EXERCISE OBJECTIVE: Pull out every line of the material that contains the word "family", treating uppercase and lowercase as different.

....

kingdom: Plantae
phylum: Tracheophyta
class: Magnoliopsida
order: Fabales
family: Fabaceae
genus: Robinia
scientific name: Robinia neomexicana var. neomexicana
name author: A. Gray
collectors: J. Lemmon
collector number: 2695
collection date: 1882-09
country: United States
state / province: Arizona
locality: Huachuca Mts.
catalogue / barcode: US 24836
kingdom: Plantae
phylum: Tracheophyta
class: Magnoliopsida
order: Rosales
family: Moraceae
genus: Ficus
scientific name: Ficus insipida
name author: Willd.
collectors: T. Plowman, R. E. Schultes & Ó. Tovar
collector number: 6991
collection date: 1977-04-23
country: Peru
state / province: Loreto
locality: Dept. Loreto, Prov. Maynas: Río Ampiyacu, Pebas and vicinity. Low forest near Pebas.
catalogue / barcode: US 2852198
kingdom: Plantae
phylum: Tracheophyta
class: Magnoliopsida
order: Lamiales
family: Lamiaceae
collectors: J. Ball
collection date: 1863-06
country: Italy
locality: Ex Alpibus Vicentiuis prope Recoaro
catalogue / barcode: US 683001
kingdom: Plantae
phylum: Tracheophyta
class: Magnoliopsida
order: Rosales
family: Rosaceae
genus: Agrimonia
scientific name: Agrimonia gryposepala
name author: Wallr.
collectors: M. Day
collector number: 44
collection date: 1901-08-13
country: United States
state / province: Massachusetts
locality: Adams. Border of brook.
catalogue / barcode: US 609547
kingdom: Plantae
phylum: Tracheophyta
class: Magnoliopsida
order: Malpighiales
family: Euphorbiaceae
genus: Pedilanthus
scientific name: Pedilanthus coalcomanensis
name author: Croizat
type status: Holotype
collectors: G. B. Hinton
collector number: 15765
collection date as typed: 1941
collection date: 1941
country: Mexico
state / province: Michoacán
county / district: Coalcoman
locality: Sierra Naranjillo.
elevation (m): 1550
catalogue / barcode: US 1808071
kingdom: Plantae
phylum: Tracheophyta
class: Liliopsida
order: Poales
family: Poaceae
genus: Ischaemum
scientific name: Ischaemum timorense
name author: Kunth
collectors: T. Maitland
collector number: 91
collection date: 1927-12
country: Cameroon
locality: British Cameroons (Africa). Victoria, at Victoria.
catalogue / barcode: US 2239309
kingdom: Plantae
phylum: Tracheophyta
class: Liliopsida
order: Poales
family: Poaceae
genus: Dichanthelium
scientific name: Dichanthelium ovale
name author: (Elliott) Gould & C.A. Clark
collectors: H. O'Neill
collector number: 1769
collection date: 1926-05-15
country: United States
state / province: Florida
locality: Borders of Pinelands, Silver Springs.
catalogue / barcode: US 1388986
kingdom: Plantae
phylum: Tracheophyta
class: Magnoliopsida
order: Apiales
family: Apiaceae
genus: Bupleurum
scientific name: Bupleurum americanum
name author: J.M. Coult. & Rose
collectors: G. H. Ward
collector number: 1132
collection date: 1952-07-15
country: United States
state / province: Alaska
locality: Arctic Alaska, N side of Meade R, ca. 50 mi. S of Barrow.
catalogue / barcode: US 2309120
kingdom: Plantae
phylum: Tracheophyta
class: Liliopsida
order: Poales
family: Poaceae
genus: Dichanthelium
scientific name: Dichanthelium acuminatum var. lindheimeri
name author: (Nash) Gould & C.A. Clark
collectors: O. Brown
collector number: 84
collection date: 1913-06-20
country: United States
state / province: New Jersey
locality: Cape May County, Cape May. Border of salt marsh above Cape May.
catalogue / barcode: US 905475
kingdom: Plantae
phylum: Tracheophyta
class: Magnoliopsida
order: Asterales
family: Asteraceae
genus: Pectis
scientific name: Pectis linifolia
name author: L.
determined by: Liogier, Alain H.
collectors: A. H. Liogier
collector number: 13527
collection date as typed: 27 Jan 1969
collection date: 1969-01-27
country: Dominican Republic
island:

....

COMPLETED TASK:
family: Fabaceae
family: Moraceae
family: Lamiaceae
family: Rosaceae
family: Euphorbiaceae
family: Poaceae
family: Poaceae
family: Apiaceae
family: Poaceae
family: Asteraceae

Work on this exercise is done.